Text zur Prüfung |
>>>
Ermittlungserfolg für die Kärntner Polizei: Nur knapp vier Tage nachdem Jugendliche außen an einem ICE-Zug mitgefahren sind, konnte ein Täter ausgeforscht werden. Bei ihm handelt es sich um einen 19-Jährigen, der in Wien wohnt. Der Mann hat am Dienstag auch bereits Besuch von Polizisten aus Kärnten bekommen und wurde von ihnen zu der Aktion befragt. Gegen den Mann und seine namentlich noch nicht bekannten Mittäter wird vorerst wegen Gefährdung der körperlichen Sicherheit ermittelt.

Wie berichtet, sind am Samstag drei Unbekannte auf den vom Bahnhof Kühnsdorf-Klopeiner See nach einem Stopp anfahrenden ICE 117 gesprungen. Während der Fahrt – Züge sind in diesem Streckenabschnitt der Koralmbahn mit bis zu 200 km/h unterwegs – versteckten sie sich in den Nischen an der Außenseite des Zuges. Wartende Fahrgäste, die den Vorfall mitbekommen haben, alarmierten die Polizei und die Österreichischen Bundesbahnen (ÖBB).
<<<
Deine Aufgabe | Führe den Bericht über die Jugendlichen, die außen an einem ICE mitgefahren sind, im Anschluss an seinen letzten Satz weiter.

Vorliegende Daten |
>>>
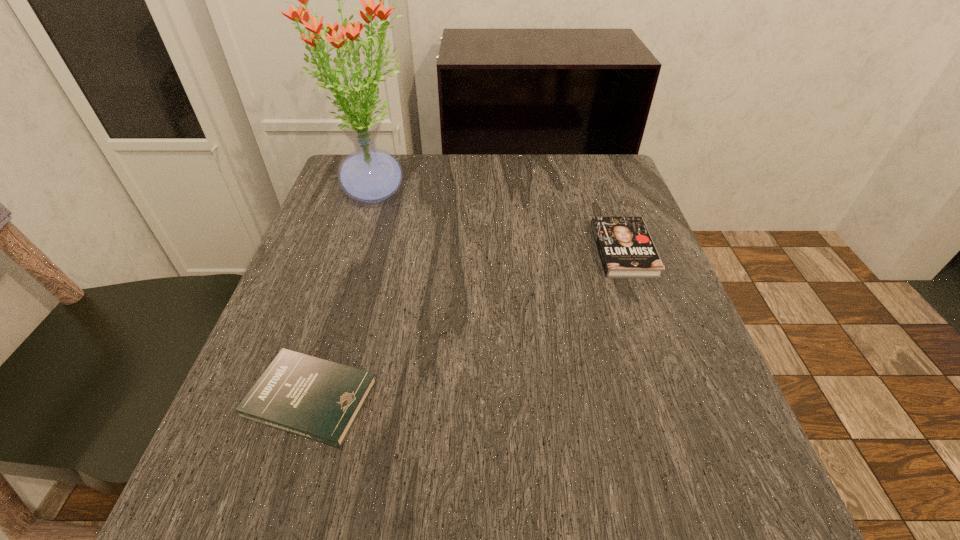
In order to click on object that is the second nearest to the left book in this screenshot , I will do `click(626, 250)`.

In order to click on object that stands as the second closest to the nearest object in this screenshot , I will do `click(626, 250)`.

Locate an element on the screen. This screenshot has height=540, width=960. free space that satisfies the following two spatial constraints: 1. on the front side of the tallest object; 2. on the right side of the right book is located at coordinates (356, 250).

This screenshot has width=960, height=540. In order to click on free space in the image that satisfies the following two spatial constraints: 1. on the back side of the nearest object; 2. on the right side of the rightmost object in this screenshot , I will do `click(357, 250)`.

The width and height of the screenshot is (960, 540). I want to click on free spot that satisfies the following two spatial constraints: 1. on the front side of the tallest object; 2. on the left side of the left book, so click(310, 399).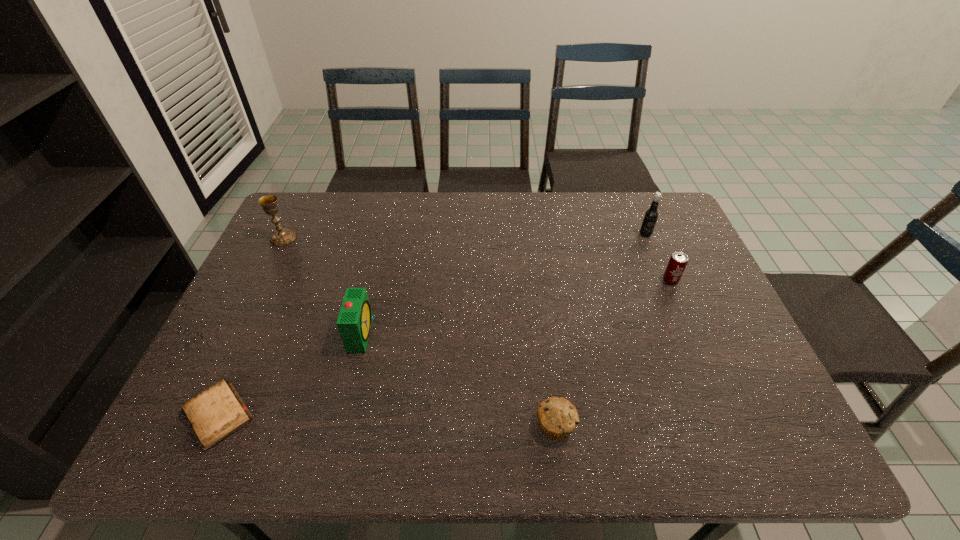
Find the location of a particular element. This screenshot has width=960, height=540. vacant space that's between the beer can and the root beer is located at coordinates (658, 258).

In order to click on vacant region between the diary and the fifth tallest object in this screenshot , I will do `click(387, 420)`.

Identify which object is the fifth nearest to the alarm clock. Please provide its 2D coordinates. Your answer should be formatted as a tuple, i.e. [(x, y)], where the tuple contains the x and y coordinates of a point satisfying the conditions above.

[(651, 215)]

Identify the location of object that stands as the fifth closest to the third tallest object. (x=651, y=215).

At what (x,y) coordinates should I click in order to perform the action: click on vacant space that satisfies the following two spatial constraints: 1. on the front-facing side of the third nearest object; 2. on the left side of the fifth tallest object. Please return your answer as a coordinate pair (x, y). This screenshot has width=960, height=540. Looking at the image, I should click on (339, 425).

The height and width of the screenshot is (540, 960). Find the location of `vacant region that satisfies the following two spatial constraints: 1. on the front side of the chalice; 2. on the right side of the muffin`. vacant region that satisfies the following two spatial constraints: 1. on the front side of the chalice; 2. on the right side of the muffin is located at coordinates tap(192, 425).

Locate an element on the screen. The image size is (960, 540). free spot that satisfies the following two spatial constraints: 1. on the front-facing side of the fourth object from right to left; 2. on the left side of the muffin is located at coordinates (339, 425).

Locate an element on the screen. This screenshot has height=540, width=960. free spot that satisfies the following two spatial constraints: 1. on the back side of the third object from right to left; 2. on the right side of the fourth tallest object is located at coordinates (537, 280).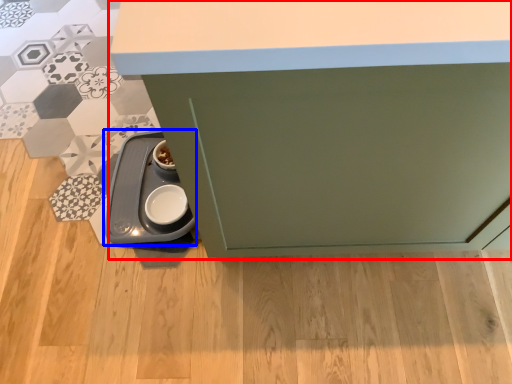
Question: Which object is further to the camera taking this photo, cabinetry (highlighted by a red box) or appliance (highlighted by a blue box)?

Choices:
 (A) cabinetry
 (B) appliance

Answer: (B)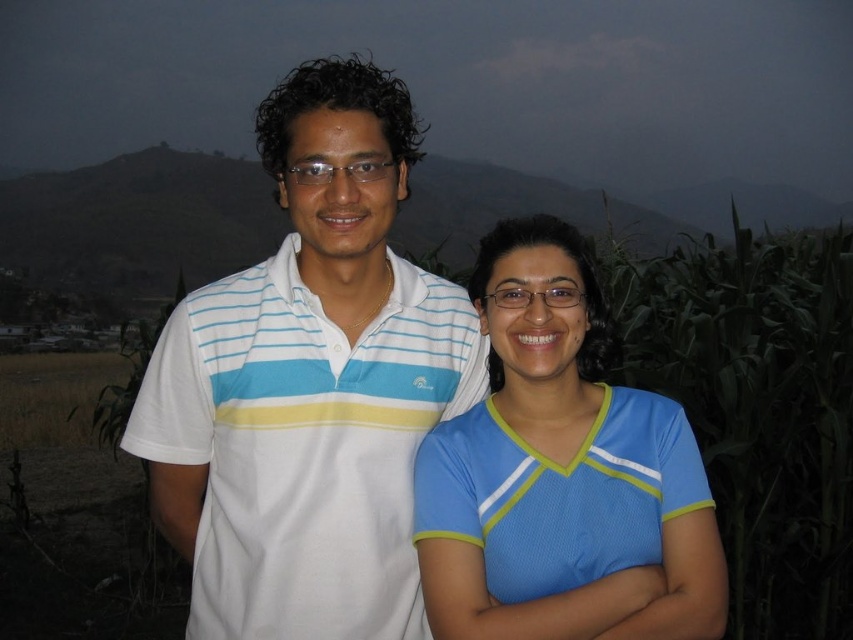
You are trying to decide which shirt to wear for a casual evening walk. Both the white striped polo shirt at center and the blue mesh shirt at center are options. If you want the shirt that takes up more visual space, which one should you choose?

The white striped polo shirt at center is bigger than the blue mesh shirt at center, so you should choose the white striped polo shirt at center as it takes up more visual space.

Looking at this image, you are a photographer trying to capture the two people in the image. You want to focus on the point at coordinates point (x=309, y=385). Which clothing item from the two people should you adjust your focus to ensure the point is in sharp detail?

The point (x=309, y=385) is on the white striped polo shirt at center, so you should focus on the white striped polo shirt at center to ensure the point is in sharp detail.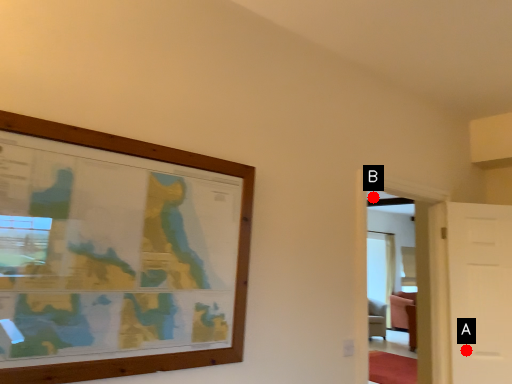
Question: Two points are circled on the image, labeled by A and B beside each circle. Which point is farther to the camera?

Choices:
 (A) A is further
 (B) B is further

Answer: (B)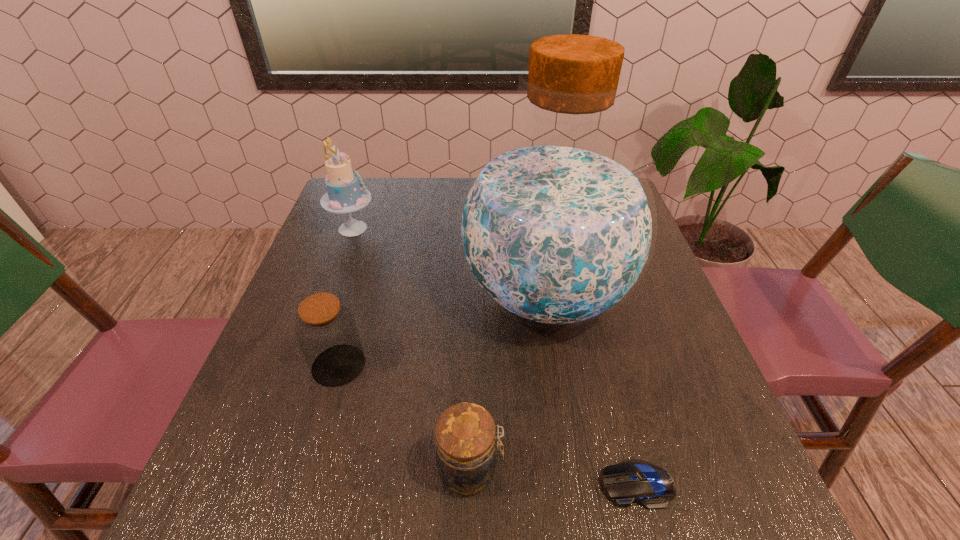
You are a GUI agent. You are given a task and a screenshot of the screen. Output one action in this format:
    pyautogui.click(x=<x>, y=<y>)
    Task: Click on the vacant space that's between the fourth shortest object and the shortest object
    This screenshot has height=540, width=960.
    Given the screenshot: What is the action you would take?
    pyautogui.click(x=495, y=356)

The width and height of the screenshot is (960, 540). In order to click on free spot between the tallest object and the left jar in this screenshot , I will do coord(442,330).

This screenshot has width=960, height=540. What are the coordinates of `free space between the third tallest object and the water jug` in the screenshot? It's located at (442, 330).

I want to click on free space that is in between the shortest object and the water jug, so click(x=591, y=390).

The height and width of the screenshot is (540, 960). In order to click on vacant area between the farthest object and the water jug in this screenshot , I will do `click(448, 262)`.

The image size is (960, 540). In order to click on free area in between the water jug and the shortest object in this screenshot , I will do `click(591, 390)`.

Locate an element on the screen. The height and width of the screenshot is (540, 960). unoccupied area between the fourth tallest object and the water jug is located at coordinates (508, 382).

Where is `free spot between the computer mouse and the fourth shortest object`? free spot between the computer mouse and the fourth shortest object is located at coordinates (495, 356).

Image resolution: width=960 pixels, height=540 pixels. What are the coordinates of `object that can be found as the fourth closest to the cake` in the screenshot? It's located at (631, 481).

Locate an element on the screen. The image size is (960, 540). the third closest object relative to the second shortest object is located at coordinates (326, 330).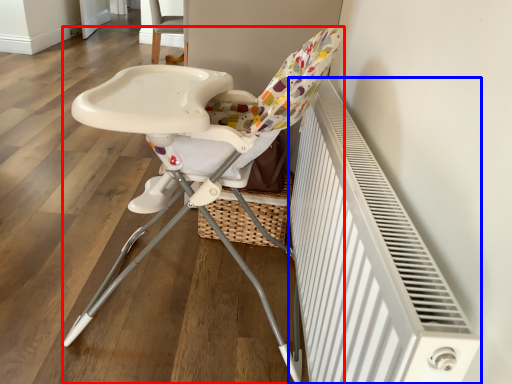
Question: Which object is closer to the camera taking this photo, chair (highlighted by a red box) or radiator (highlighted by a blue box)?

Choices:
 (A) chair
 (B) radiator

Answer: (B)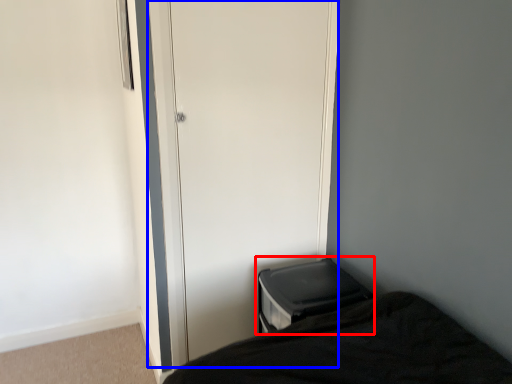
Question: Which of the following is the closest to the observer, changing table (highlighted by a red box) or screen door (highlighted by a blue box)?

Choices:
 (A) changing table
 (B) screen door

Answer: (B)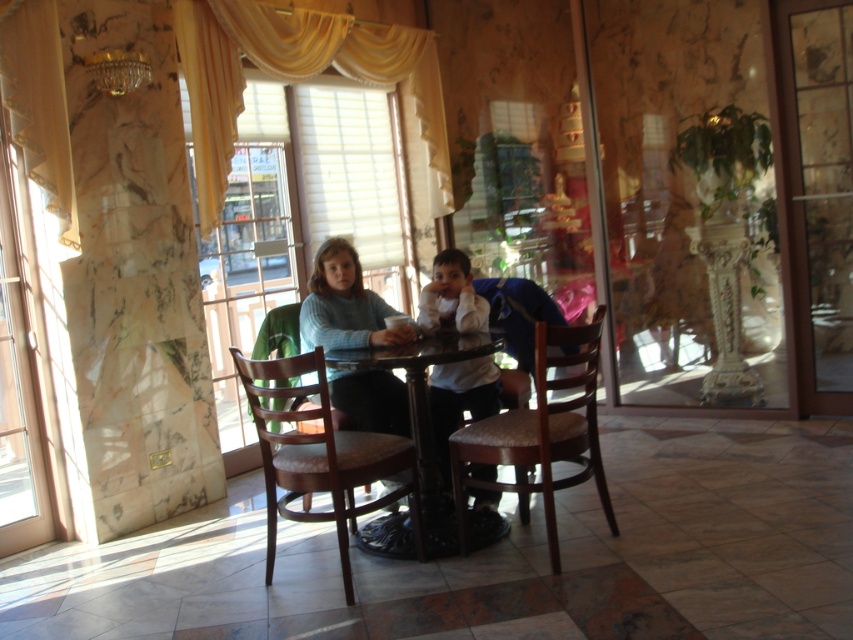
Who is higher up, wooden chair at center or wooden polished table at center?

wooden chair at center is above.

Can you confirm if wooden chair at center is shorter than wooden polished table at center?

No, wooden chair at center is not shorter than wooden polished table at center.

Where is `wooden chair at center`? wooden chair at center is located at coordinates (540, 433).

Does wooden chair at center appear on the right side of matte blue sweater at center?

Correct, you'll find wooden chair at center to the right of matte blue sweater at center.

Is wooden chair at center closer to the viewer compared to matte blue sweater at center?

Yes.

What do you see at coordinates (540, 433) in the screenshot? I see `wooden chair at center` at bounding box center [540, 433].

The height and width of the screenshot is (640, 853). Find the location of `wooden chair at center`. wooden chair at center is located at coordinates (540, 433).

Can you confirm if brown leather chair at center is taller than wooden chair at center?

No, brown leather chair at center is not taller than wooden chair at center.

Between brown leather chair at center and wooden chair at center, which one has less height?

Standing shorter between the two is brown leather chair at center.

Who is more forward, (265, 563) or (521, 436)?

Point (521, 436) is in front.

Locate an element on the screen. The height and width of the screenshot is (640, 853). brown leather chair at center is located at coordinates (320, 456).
<<<
Ergebnis der Übung |
Vor Übergabe an Polizei geflüchtet

Der ICE musste etwa bei der Hälfte des rund 32,9 Kilometer langen Koralmtunnels einen Notstopp einlegen. Der Tunnel wurde ebenso wie die Strecke zwischen Klagenfurt und Graz in beide Richtungen gesperrt. Zwei der sogenannten Train-Surfer wurden von ÖBB-Mitarbeitern gefasst und mit einem Rettungszug aus dem Tunnel gefahren. Doch bevor sie in St. Paul an die Polizei übergeben werden konnten, gelang den Jugendlichen die Flucht.

Einer der Train-Surfer versteckt sich auf dem Dach des ICE-Zuges, der im Koralmtunnel einen Notstopp einlegen musste
Einer der Train-Surfer versteckt sich auf dem Dach des ICE-Zuges, der im Koralmtunnel einen Notstopp einlegen musste © Screenshot

Der dritte Täter blieb verschwunden. Aus gutem Grund, wie Videos zeigen, die die Train-Surfer selbst aufgenommen und auf digitalen Plattformen hochgeladen haben. Eines zeigt einen Jugendlichen, wie er sich im Koralmtunnel auf dem Dach des gestoppten ICE-Zuges versteckt.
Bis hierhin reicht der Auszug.